WHAT TO DO |
Only a number is expected: how many lines in these records mention the word "instructions"?

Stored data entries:
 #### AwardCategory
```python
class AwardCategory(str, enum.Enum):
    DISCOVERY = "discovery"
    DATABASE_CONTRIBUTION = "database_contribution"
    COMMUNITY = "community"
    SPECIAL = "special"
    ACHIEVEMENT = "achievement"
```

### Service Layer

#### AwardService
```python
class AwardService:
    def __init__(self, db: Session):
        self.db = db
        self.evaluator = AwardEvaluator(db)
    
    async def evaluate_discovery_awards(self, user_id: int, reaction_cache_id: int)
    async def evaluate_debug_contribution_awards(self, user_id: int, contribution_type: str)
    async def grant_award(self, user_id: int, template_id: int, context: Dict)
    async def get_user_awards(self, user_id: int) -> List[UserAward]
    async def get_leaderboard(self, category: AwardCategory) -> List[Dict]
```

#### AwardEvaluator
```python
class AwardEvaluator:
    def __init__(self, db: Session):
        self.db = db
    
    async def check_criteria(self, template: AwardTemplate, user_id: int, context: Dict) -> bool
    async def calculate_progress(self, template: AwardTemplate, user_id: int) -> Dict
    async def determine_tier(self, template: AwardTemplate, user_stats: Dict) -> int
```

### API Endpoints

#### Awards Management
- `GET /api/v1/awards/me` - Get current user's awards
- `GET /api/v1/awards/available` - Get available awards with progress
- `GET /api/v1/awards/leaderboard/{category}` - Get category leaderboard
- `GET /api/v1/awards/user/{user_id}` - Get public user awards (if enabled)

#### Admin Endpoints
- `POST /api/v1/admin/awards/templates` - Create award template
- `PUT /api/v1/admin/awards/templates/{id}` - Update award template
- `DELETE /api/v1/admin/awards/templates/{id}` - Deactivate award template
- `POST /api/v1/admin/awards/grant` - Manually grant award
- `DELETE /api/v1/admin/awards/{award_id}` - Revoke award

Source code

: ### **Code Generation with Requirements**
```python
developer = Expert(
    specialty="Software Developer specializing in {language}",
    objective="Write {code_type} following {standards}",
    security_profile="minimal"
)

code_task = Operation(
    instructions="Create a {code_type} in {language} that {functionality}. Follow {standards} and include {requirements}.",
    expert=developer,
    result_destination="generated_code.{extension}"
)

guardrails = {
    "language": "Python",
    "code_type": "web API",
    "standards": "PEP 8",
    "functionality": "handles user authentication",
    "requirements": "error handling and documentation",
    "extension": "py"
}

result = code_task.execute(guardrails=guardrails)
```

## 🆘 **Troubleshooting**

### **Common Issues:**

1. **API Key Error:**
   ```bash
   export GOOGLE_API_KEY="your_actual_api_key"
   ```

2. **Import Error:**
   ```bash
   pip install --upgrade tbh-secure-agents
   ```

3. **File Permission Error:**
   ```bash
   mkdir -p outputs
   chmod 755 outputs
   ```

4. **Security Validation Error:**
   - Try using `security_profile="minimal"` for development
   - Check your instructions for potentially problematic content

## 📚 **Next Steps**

ANSWER AREA |
2